◆ BRIEF:
Report only the number of lines below in which the string "compilou" appears.

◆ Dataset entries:
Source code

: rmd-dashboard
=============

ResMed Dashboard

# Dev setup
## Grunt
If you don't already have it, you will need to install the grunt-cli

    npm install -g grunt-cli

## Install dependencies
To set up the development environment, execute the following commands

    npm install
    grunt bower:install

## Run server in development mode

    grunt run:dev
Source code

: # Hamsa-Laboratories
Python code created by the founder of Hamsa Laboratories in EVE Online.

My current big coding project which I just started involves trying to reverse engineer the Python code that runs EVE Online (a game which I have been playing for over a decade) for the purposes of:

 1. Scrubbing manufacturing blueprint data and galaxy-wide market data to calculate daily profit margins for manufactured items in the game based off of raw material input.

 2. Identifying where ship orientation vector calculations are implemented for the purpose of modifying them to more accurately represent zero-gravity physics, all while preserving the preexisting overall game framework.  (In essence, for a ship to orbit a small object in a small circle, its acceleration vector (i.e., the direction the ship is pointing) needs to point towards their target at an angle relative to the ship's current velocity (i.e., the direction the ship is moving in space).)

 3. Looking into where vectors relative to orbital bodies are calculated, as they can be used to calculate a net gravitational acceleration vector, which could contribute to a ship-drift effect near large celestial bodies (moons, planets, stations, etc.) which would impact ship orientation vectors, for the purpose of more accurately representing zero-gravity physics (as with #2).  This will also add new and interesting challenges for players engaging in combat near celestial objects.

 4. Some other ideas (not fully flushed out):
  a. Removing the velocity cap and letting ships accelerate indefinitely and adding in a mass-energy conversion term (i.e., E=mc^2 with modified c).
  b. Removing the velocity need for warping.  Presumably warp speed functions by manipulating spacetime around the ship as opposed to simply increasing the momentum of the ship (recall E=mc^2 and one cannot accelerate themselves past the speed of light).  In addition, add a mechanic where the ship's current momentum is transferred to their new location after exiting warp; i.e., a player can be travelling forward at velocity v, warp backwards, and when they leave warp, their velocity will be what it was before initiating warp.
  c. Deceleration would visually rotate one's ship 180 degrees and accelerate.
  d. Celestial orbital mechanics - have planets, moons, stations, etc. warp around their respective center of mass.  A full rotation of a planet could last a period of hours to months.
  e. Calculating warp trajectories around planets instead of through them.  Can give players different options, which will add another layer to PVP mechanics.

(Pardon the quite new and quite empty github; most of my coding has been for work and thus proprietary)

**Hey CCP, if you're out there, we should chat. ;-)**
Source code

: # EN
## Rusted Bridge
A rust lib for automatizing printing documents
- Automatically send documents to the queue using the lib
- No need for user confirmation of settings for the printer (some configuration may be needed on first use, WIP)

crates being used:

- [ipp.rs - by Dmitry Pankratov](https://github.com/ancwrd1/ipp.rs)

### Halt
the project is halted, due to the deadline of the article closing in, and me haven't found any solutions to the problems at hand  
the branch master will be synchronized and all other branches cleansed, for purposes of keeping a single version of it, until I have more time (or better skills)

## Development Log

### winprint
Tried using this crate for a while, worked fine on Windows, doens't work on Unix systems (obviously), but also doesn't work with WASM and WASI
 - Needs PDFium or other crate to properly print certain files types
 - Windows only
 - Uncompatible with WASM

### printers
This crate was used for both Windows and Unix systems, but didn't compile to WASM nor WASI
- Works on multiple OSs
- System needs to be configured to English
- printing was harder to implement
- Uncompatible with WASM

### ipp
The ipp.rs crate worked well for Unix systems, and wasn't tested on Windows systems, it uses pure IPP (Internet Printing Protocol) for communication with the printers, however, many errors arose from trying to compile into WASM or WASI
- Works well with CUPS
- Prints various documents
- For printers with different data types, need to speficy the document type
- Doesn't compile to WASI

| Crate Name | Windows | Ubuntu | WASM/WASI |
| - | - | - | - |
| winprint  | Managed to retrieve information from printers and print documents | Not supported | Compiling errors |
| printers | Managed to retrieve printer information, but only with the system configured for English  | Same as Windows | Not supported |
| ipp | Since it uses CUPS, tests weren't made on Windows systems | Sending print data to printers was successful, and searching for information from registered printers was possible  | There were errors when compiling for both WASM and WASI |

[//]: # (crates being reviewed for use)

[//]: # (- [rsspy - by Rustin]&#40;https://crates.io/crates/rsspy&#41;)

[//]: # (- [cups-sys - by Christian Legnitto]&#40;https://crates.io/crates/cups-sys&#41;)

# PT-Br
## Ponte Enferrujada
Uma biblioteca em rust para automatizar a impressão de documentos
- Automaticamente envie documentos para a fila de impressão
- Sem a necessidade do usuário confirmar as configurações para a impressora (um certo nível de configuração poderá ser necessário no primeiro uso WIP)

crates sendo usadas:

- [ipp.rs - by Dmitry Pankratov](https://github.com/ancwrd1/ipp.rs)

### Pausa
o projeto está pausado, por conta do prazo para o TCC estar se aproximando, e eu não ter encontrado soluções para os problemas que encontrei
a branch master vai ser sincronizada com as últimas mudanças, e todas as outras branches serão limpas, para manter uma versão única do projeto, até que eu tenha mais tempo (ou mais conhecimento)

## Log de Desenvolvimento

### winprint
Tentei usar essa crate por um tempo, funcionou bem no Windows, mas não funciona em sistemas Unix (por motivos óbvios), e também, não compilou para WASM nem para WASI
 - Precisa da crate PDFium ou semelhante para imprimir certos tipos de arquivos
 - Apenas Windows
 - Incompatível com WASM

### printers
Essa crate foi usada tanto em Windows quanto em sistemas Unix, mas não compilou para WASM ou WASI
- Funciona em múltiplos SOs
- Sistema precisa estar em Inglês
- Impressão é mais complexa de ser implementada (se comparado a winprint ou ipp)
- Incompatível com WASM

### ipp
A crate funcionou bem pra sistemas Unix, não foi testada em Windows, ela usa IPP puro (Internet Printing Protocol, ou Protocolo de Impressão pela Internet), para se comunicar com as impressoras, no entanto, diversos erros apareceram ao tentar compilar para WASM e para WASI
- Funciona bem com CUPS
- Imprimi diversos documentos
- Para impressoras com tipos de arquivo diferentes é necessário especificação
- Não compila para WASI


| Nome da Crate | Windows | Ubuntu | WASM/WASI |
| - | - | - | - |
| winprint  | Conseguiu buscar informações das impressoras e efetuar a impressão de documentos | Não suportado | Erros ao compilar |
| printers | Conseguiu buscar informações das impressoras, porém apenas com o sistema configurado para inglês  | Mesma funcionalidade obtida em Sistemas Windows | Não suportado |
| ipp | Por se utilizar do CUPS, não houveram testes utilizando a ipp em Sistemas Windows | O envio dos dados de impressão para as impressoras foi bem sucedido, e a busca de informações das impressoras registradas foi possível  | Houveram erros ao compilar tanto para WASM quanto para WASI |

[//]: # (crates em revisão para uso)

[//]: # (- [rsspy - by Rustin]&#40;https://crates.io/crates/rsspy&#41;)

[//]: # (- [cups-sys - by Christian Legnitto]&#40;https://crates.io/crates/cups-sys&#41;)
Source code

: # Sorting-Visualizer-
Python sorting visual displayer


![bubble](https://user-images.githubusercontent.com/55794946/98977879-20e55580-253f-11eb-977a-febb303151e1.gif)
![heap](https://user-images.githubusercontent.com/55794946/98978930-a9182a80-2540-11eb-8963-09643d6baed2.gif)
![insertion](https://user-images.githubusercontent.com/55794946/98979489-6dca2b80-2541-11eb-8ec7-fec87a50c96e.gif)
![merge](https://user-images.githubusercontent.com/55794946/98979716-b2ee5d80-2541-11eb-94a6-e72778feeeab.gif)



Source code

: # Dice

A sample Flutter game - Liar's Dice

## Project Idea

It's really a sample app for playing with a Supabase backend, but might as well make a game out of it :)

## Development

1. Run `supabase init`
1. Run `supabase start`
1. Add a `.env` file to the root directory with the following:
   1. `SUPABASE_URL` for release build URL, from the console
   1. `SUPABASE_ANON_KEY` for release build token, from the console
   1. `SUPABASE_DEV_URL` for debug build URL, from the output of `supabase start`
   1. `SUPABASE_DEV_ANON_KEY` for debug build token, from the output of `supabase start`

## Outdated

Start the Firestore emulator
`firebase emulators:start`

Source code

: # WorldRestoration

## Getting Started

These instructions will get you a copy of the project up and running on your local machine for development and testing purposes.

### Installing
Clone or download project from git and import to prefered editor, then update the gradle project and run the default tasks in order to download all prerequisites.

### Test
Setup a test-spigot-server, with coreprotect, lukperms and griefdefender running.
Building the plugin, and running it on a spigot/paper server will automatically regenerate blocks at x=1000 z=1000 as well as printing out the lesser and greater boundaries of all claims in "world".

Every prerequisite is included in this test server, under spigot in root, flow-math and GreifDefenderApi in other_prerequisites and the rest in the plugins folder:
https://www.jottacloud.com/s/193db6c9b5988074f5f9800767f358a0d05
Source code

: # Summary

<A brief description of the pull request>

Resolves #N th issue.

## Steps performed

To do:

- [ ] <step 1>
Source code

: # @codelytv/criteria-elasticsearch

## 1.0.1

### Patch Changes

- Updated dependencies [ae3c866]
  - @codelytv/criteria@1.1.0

◆ OUTPUT OF THE TASK:
2